Residuals histogram (partial) below. Same image as above, but zoomed to the dense area.
A normal Quantile Quantile (normal QQ plot) is found below. Again, according to the holy grail of qqplots, (super) heavy tails are indicated.
Below is predicted vs residuals. Clearly, funky stuff is going on, suggesting heteroscedasticity:
I first tried some transformations. BoxCox yields a value very close to zero. So I will try to take the log of the regressand (in accordance with the Wikipedia page).
Log Transform:
Log transformed histogram, looks a lot better, but we still have some skew:
And the NormalQQ Plot. Still seems that the residuals are not normally distributed.
Logarithm transformed Residual vs Predicted. Seems we have some decreasing variance now, but I would be willing to accept this assumption.
Other transformations I tried: raising regressand to powers 1/2, 1/3 and -1. None of these had satisfactory results; I choose not to include information about these transformations in order to save space, but will happily provide such information should it be requested.
Here lie my questions:
1) Is the solution to this problem simply to keep trying increasingly wacky transformations (ex: $1/log(x^{\pi/3})$)?
2) I have been looking (intermittently over a period of weeks) at Generalized Linear Models, which seem to allow a non-normal distribution of residuals. Unfortunately, I have not been able to understand them, and non of my (undergraduate statistics) peers have knowledge of them. If GLM's present a solution to this issue, I would be grateful if someone could explain them in this context. (Even if they are not a solution, I would be grateful for a simple explanation, or a reference to one).
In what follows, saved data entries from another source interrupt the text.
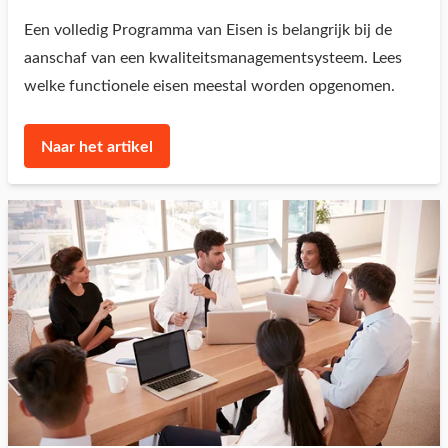
Een volledig Programma van Eisen is belangrijk bij de
aanschaf van een kwaliteitsmanagementsysteem. Lees
welke functionele eisen meestal worden opgenomen.
Naar het artikel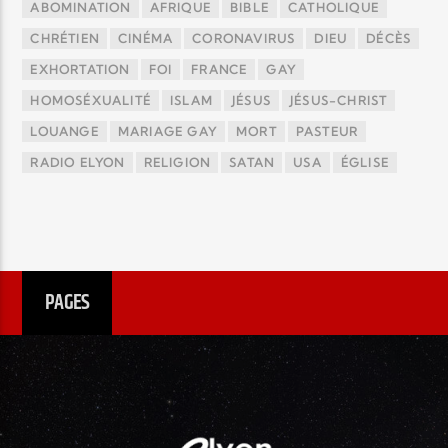
ABOMINATION
AFRIQUE
BIBLE
CATHOLIQUE
CHRÉTIEN
CINÉMA
CORONAVIRUS
DIEU
DÉCÈS
EXHORTATION
FOI
FRANCE
GAY
HOMOSÉXUALITÉ
ISLAM
JÉSUS
JÉSUS-CHRIST
LOUANGE
MARIAGE GAY
MORT
PASTEUR
RADIO ELYON
RELIGION
SATAN
USA
ÉGLISE
PAGES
2i) If GLM's are a good fit, I believe I would still need a distribution to model error by. What ways are there of detecting which (family) of distribution is the best fit for the residuals, after which I assume I can perform MLE to get the parameters? I've been having issues trying to evaluate heavy tailed distributions with respect to skew, because they tend not to have any moments, and so have $\infty$ or indeterminate skew.
3) Is there another class of models not aforementioned I should look into?
4) Is my current model sufficient for prediction intervals, despite the non-normality of residuals?
Some more information about the model: I am predicting a cost, thus the log transform is appealing in that my predicted values are positive reals.
I will be hanging around my computer all day, and have R gui open on my other monitor, so should be able to fulfill most requests for additional information.